Initially, a lifestyle estate rules are created by the developer – when the land is first developed – and a Homeowner’s Association (HOA) is formed, generally when the first erf has been sold. Once voted in, directors and trustees have a right to amend the lifestyle estate rules to best serve the common interests of the community. However, the process the directors or trustees are obliged to follow, is vitally important to ensure the changed rules are valid, especially relating to the use and enjoyment of common areas.


There are many judgements on record relating to the validity and enforceability of the lifestyle estate rules and regulations that exist, contractually, between the HOA or body corporate, and the members of these associations.

Of significance is a recent matter where a member challenged the rights of the HOA of the Mount Edgecombe Country Club Estate to apply a maximum speed restriction for people using the roads in the community.
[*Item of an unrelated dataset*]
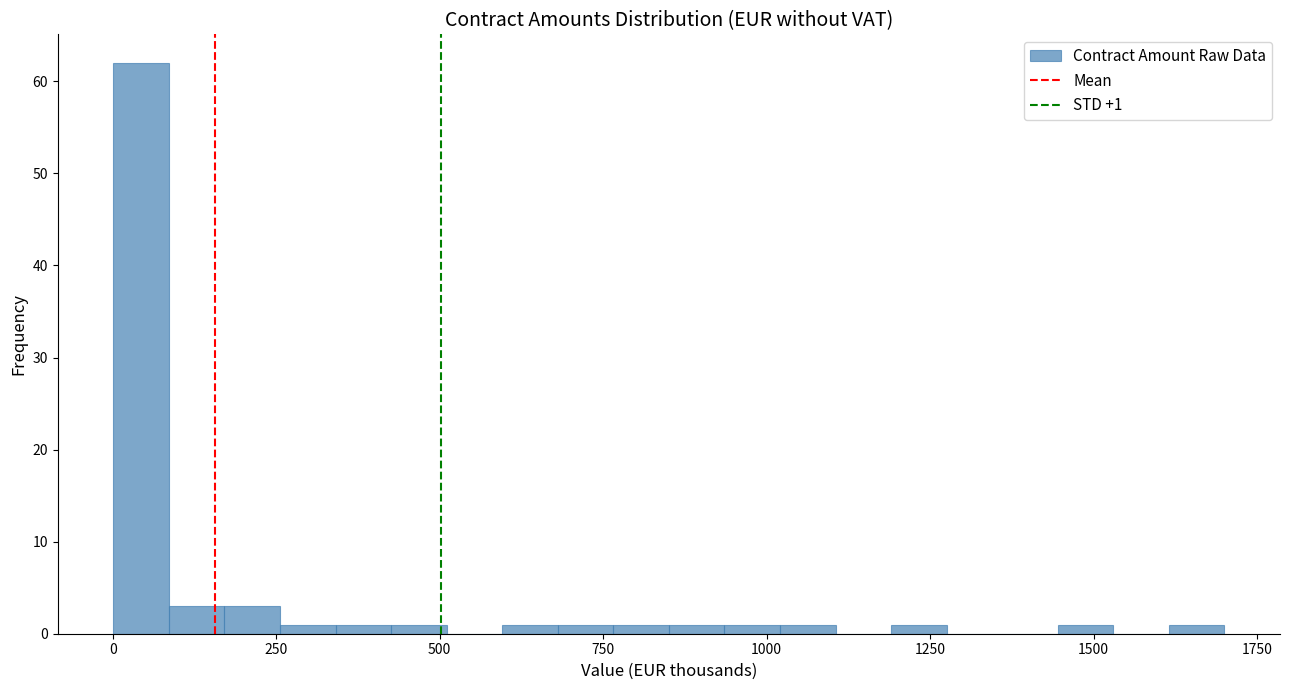

Read against the x-axis, roughly where is the centre of the tallest bar?

50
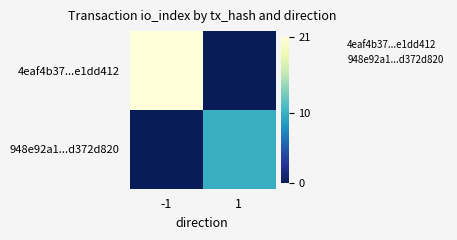

Count the number of categories in the chart.

2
It was implied that the HOA was, in fact, applying the rules as they relate to the National Road Traffic Act. The applicant deemed that this was unlawful.

In the view of the ARC, the judges in the Supreme Court of Appeal presiding over this matter, correctly ruled that the HOA was not applying any provisions of the Road Traffic Act, but merely applying the provisions of the contractually binding rules and regulations of the estate – the very same rules and regulations that every homeowner agrees to when they buy into the residential community.


It should always be safe to walk freely in an estate, where children may be playing in gardens that are not protected by walls, and it is for this reason that rules related to how one behaves when driving dangerously on the estate’s roads, for instance, are absolutely necessary. There will also be valid reasons for lifestyle estate rules with regard to aesthetics, security, the keeping of pets, and the use of facilities, etc. On saying this, however, all members of an HOA or body corporate have a right to question these rules.

Directors and trustees should check their rules and regulations against guidelines developed by the ARC, and while the voluntary services of directors and trustees are always valued, a robust knowledge of the law, and rules created per community, is vital and enforceable.